Хлоя задумчиво кусает прядь волос.
Брук допивает пятый бокал виски и говорит:
— Если бы мы всей командой пришли в ресторан, то переругались бы; поэтому мы и не ходили никогда никуда вместе. — И сразу же отвечает на немой вопрос: — Виктория бы заказала рыбу стоимостью как моя квартира, Джастин взял бы стейк, Тревор ел бы только первое, я бы хотела салат, а тебе вообще все равно — ты бы просто ткнула пальцем во что-то дорогое и безвкусное, как всегда, промахнувшись с вкусовой палитрой. И вот представь — Трев уже доедает суп, в то время как Виктории только приносят рыбу, а Джастину — стейк, и от смешения этих запахов Чейз становится хреново, и она морщит свой царский носик. Мне приносят салат, но он не очень вкусный — ты когда-нибудь ела салаты в дорогих заведениях? Они все пресные. А тебе вообще приносят десерт, и ты неловко ешь в одиночестве. Я молчу про разницу в винах и напитках. Джас взял бы белое — к мясу, Тревор — грог к супу, а ты бы мечтала о пиве и о том, чтобы это все побыстрее кончилось.
И подытоживает:
— Так что херня это все, мы живем на работе и только там. Мы просто больше нигде не выживем. Если, конечно, Чейз не трахнулась все-таки с Тревом.
Хлоя возвращается к Макс в машину, выслушивает недовольства вроде «Ты не могла бы еще дольше?» — и закуривает.
Прайс молчит: в ее голове кавардак, и разбирать это у нее нет сил; но она старается. Сердце, раньше неделимое, поделилось сразу надвое; и Хлоя пытается найти там место для самой себя, потому что Рейчел когда-то говорила ей: «Если ты раздашь всю себя другим, то что тогда останется тебе?»

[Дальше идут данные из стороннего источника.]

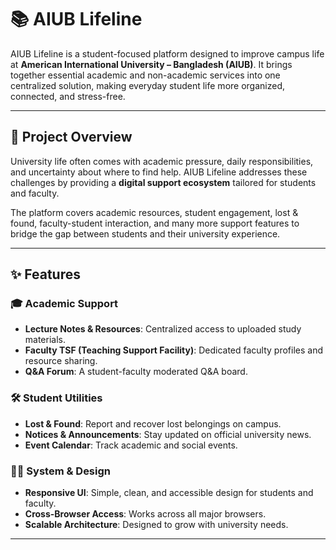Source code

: # 📚 AIUB Lifeline

AIUB Lifeline is a student-focused platform designed to improve campus life at **American International University – Bangladesh (AIUB)**. It brings together essential academic and non-academic services into one centralized solution, making everyday student life more organized, connected, and stress-free.

---

## 🚀 Project Overview
University life often comes with academic pressure, daily responsibilities, and uncertainty about where to find help. AIUB Lifeline addresses these challenges by providing a **digital support ecosystem** tailored for students and faculty.

The platform covers academic resources, student engagement, lost & found, faculty-student interaction, and many more support features to bridge the gap between students and their university experience.

---

## ✨ Features

### 🎓 Academic Support
- **Lecture Notes & Resources**: Centralized access to uploaded study materials.
- **Faculty TSF (Teaching Support Facility)**: Dedicated faculty profiles and resource sharing.
- **Q&A Forum**: A student-faculty moderated Q&A board.

### 🛠️ Student Utilities
- **Lost & Found**: Report and recover lost belongings on campus.
- **Notices & Announcements**: Stay updated on official university news.
- **Event Calendar**: Track academic and social events.

### 🧑‍💻 System & Design
- **Responsive UI**: Simple, clean, and accessible design for students and faculty.
- **Cross-Browser Access**: Works across all major browsers.
- **Scalable Architecture**: Designed to grow with university needs.

---
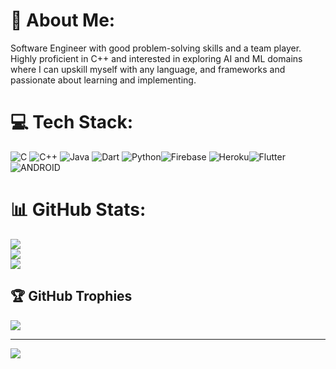 # 💫 About Me:
Software Engineer with good problem-solving skills and a team player. Highly proficient in C++ and interested in exploring AI and ML domains where I can upskill myself with any language, and frameworks and passionate about learning and implementing.


# 💻 Tech Stack:
![C](https://img.shields.io/badge/c-%2300599C.svg?style=for-the-badge&logo=c&logoColor=white) ![C++](https://img.shields.io/badge/c++-%2300599C.svg?style=for-the-badge&logo=c%2B%2B&logoColor=white) ![Java](https://img.shields.io/badge/java-%23ED8B00.svg?style=for-the-badge&logo=java&logoColor=white) ![Dart](https://img.shields.io/badge/dart-%230175C2.svg?style=for-the-badge&logo=dart&logoColor=white) ![Python](https://img.shields.io/badge/python-3670A0?style=for-the-badge&logo=python&logoColor=ffdd54)![Firebase](https://img.shields.io/badge/firebase-%23039BE5.svg?style=for-the-badge&logo=firebase) ![Heroku](https://img.shields.io/badge/heroku-%23430098.svg?style=for-the-badge&logo=heroku&logoColor=white)![Flutter](https://img.shields.io/badge/Flutter-%2302569B.svg?style=for-the-badge&logo=Flutter&logoColor=white) ![ANDROID](https://img.shields.io/badge/android-%2320232a.svg?style=for-the-badge&logo=android&logoColor=%a4c639)
# 📊 GitHub Stats:
![](https://github-readme-stats.vercel.app/api?username=pranavOfficial-16&theme=default&hide_border=false&include_all_commits=false&count_private=false)<br/>
![](https://github-readme-streak-stats.herokuapp.com/?user=pranavOfficial-16&theme=default&hide_border=false)<br/>
![](https://github-readme-stats.vercel.app/api/top-langs/?username=pranavOfficial-16&theme=default&hide_border=false&include_all_commits=false&count_private=false&layout=compact)

## 🏆 GitHub Trophies
![](https://github-profile-trophy.vercel.app/?username=pranavOfficial-16&theme=dracula&no-frame=true&no-bg=true&margin-w=4)

---
[![](https://visitcount.itsvg.in/api?id=pranavOfficial-16&icon=4&color=2)](https://visitcount.itsvg.in)

<!-- Proudly created with GPRM ( https://gprm.itsvg.in ) -->

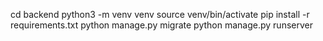 cd backend
python3 -m venv venv
source venv/bin/activate
pip install -r requirements.txt
python manage.py migrate
python manage.py runserver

Рейчел права; Рейчел вообще почти всегда права; даже когда в ссорах кричит на нее, срывая голос и рыдая: «Ну что ты с собой делаешь? Что я с собой делаю?», а потом колется снова и снова, и Хлоя только и успевает, что откачивать ее от очередного прихода да добывать еще.
Хлоя думает: в шестнадцать ее жизнь была адом; а в двадцать три она сама становится Сатаной, и все они варятся в этом котле, таком же лживом и грязном, как и она сама.
Прайс заводит машину, не слушая рассказа Макс — кажется, та говорит ей об успешных продажах; ей не хочется сейчас говорить, только думать и сосредотачиваться на настоящей реальности, а не той, где она горит заживо.
Хлоя не знает, что такое совесть, она не верит в прощение, но носить в себе этот груз становится с каждым днем все тяжелее, и когда чувство вины заставляет ее планету сгорать дотла, она готовит очередное «Нам надо расстаться», но теплые губы Колфилд возрождают ее, и приходится начинать все с самого начала.
Прайс прокручивает это в голове:
— Макс, это я выключила свет и сорвала открытие, после которого ты до сих пор не восстановилась.
Или:
— Макс, это я попросила Брук, Викторию и Джастина сломать «Арт-центр».
И потом это, ее коронное:
— Я виновата, да, прости; как насчет примирительного секса?
Макс рядом с ней все еще говорит, но Хлоя смотрит на нее пустыми глазами, все-таки выпадая из этой параллели.
Потому что все, что бы она ни продумала, увенчается крахом; и никакого примирительного секса или долгого разговора ночью не будет; Хлоя, в конце концов, вновь останется одна.